Apple's new Live Photos feature will not take up all of your phone's memory, but it will take double the storage of a normal 12-megapixel photo.

Live Photos basically allows users to capture a motion picture rather than a simple still image, as it adds an additional three seconds of video to the photo to show the before and after moments as well. Tapping on the photo will then show it in motion.

"A still photo captures an instant frozen in time. With Live Photos, you can turn those instants into unforgettable living memories," Apple touts. "At the heart of a Live Photo is a beautiful 12-megapixel photo. But together with that photo are the moments just before and after it was taken, captured with movement and sound."

The new Live Photos feature is on by default and allows uses to take photos just as they normally do, without doing anything extra. The iPhone does all the heavy lifting, so here's how it works.

When you lift your iPhone to take a picture, it already starts taking photos even before you tap the photo button. When you do press the button, it just shows you the last photo taken, not the whole bunch of photos it took before you pressed the photo button. Don't think that you'll end up with a bunch of images of the same thing in your gallery when you only took one.

As TechCrunch's Matthew Panzarino explains in a new video, the iPhone basically buffers a set of image in its image buffer so that when you actually press the button to take a photo, it fires it instantly. That's how iPhones have handled photos for a good while now.
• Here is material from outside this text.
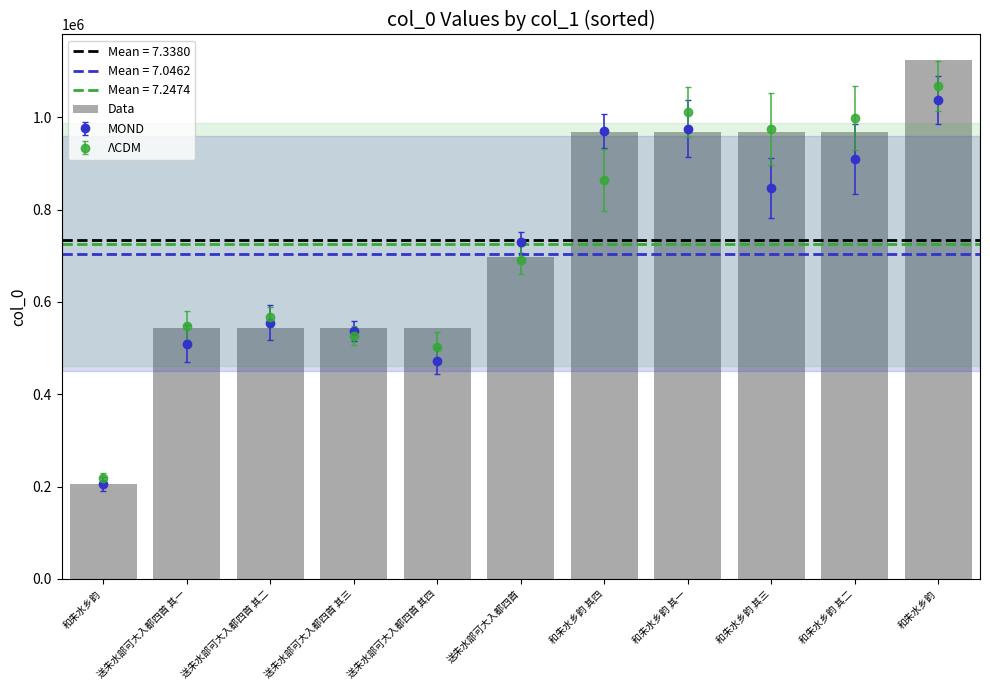

What is the label of the 10th bar from the left?

和朱水乡韵 其二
With the new Live Photos in the iPhone 6s, Apple is now adding that image buffer to your photo and takes the sidecard data to recompile it into a motion picture, showing the moments before and after the actual photo you took.

It remains unclear for now just what motion format it uses, but the resulting Live Photos consist of a 12-megapixel photo and additional sidecard data that's roughly the equivalent of another 12-megapixel photo. Consequently, each motion picture taken with Apple's Live Pictures takes up double the storage space of a standard 12-megapixel photo.